### 要做的事
从资料里含有“si apoi la minipateurile”的那一行开始，一直照抄到含有“keyboard_arrow_up”的那一行，首尾两行都要抄，图片不要放进答案。

### 所给资料
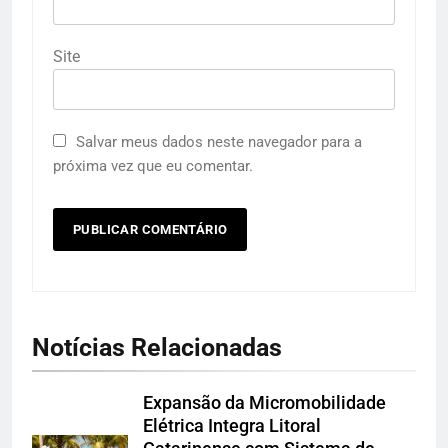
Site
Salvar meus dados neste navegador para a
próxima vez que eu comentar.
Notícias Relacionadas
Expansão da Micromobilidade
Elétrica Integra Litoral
---
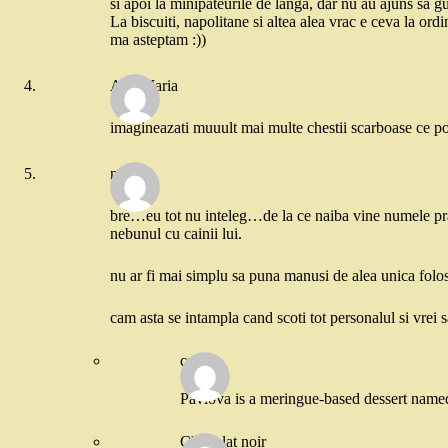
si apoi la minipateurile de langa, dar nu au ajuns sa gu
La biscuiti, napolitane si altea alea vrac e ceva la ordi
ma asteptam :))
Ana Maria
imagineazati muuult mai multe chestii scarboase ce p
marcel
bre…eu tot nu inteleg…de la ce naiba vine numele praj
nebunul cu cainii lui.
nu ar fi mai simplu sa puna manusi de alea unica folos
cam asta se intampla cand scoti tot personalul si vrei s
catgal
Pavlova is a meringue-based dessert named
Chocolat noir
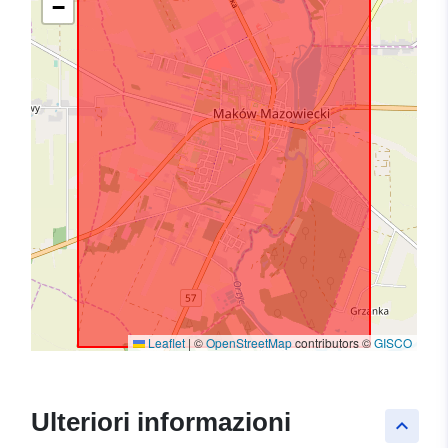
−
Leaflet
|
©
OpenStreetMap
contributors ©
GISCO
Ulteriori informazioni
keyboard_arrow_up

### 解答
si apoi la minipateurile de langa, dar nu au ajuns sa gu
La biscuiti, napolitane si altea alea vrac e ceva la ordi
ma asteptam :))
Ana Maria
imagineazati muuult mai multe chestii scarboase ce p
marcel
bre…eu tot nu inteleg…de la ce naiba vine numele praj
nebunul cu cainii lui.
nu ar fi mai simplu sa puna manusi de alea unica folos
cam asta se intampla cand scoti tot personalul si vrei s
catgal
Pavlova is a meringue-based dessert named
Chocolat noir
−
Leaflet
|
©
OpenStreetMap
contributors ©
GISCO
Ulteriori informazioni
keyboard_arrow_up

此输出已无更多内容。